Zurbarán también trabajó sobre todo para una desoladora clientela clerical, y también tuvo un taller que producía casi en serie dignas mediocridades destinadas al polvo de los retablos y a las estancias lóbregas de los conventos. Pero era mucho mejor pintor que Valdés Leal, y cuando ponía en un encargo los cinco sentidos podía lograr ese efecto supremo de la pintura que es el del tiempo detenido en un instante eterno: detenido en el interior del cuadro, pero también en la mirada y en la conciencia del espectador, en su presencia física.
He dejado atrás la obra extensa de Valdés Leal, que tiene más de aprendizaje histórico que de emoción estética, y cuando ya me disponía a marcharme, porque se me acababa este par de horas de respiro en la jornada de trabajo, he mirado de soslayo a una sala y he sido atraído de inmediato hacia ella. Es entonces cuando el tiempo se ha detenido, abriendo un paréntesis en el curso del día, en la secuencia de las tareas y las distracciones. El impacto es mayor porque no recordaba que este cuadro, San Hugo en el refectorio de los cartujos, estuviera aquí. Ahora que lo pienso, es probable que sea la primera vez que estoy viéndolo en mi vida: viéndolo en la realidad, no en las reproducciones, que nos dan una familiaridad útil, y también engañosa.

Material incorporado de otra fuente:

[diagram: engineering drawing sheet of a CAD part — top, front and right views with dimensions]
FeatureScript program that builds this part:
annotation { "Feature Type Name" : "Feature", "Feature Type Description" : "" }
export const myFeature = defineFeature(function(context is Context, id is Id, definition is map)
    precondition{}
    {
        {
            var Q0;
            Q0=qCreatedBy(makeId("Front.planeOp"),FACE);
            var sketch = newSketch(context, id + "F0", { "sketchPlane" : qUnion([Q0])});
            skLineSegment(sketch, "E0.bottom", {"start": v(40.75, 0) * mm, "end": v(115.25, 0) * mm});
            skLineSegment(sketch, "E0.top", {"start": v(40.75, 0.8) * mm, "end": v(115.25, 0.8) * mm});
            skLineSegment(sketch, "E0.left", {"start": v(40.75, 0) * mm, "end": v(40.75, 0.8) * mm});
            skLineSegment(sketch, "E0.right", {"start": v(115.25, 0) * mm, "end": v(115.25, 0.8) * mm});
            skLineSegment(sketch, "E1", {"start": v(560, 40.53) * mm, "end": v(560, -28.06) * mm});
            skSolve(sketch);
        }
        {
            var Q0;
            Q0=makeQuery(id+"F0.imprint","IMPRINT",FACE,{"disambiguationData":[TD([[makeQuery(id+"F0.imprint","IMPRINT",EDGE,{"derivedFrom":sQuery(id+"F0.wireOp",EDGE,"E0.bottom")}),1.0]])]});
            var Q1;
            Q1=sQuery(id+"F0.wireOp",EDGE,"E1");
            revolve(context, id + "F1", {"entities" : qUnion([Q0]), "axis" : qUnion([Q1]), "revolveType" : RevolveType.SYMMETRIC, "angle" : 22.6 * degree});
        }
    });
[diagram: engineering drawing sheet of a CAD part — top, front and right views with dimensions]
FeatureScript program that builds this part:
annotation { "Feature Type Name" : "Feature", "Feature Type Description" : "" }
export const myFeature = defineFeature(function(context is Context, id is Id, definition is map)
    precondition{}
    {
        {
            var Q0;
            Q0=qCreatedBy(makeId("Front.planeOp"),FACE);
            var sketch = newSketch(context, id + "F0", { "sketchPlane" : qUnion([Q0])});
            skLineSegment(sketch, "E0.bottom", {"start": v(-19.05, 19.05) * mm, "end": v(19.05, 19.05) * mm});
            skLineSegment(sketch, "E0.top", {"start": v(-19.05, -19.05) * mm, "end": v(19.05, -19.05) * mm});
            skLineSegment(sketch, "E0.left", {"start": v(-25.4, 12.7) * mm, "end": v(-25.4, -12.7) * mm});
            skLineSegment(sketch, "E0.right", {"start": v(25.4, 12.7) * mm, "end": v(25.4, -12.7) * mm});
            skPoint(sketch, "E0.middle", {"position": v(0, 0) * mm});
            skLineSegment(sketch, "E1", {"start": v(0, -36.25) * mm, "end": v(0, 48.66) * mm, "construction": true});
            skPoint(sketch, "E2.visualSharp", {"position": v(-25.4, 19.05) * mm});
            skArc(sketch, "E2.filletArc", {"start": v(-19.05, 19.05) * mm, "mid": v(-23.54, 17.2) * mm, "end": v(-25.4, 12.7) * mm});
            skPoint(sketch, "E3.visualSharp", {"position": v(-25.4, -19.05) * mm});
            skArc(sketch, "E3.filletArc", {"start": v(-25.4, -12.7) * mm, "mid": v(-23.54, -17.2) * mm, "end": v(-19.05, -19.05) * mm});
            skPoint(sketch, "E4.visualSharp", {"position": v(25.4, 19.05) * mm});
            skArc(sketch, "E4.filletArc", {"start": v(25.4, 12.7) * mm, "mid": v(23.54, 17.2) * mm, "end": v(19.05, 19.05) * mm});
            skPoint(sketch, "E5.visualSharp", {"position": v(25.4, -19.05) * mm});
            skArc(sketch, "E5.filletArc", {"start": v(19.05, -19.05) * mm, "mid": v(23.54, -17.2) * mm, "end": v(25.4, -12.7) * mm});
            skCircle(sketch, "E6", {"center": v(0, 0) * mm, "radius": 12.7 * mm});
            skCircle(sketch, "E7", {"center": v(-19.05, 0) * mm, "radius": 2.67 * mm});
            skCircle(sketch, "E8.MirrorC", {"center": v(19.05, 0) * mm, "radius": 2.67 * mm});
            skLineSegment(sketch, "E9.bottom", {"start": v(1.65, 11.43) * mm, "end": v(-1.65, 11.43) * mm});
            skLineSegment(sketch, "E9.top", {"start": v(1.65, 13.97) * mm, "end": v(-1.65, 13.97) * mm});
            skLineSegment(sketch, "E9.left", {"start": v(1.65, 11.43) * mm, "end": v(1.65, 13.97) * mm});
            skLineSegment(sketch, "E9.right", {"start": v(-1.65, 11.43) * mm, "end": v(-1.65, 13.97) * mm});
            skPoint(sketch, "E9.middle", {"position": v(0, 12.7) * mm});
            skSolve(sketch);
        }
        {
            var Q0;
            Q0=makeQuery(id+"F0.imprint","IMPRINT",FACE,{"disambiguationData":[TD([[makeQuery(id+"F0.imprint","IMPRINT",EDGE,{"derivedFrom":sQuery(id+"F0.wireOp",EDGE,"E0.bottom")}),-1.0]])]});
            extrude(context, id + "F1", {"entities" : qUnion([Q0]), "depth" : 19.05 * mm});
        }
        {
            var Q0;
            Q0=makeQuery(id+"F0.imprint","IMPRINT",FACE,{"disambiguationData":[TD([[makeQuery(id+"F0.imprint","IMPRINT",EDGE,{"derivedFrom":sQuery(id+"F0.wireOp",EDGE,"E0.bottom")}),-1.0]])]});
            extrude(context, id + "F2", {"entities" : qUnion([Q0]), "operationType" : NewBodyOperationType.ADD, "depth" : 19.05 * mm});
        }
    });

Las figuras inmóviles de Zurbarán tienen esa solemnidad maciza y sin embargo sin peso de Piero della Francesca. Es la inmovilidad del tiempo en el milagro que se cuenta en el cuadro: san Bruno y sus primeros seis cartujos están despertando de un sueño que ha durado 45 días, y que les sobrevino en el refectorio cuando debatían si sería lícito para ellos comer carne. Abren los ojos 45 días después y la respuesta es evidente a sus ojos porque la carne se ha convertido en ceniza. San Hugo, su criado, los siete monjes, observan maravillados y sobrecogidos la evidencia del milagro, pero da la impresión de que lo que de verdad los maravilla, lo milagroso de verdad, es la epifanía de los hábitos y los manteles blancos, del gris delicadísimo del muro del fondo, de las jarras de cerámica de Talavera, de los panes de corteza morena, cada pan tan austero y tan expresivo como la cara de un monje, cada monje igual a los otros en la monotonía de los hábitos y retratado en su plena singularidad humana. No hay muchos cuadros así: el tiempo se detiene en ellos porque no se terminan nunca de mirar.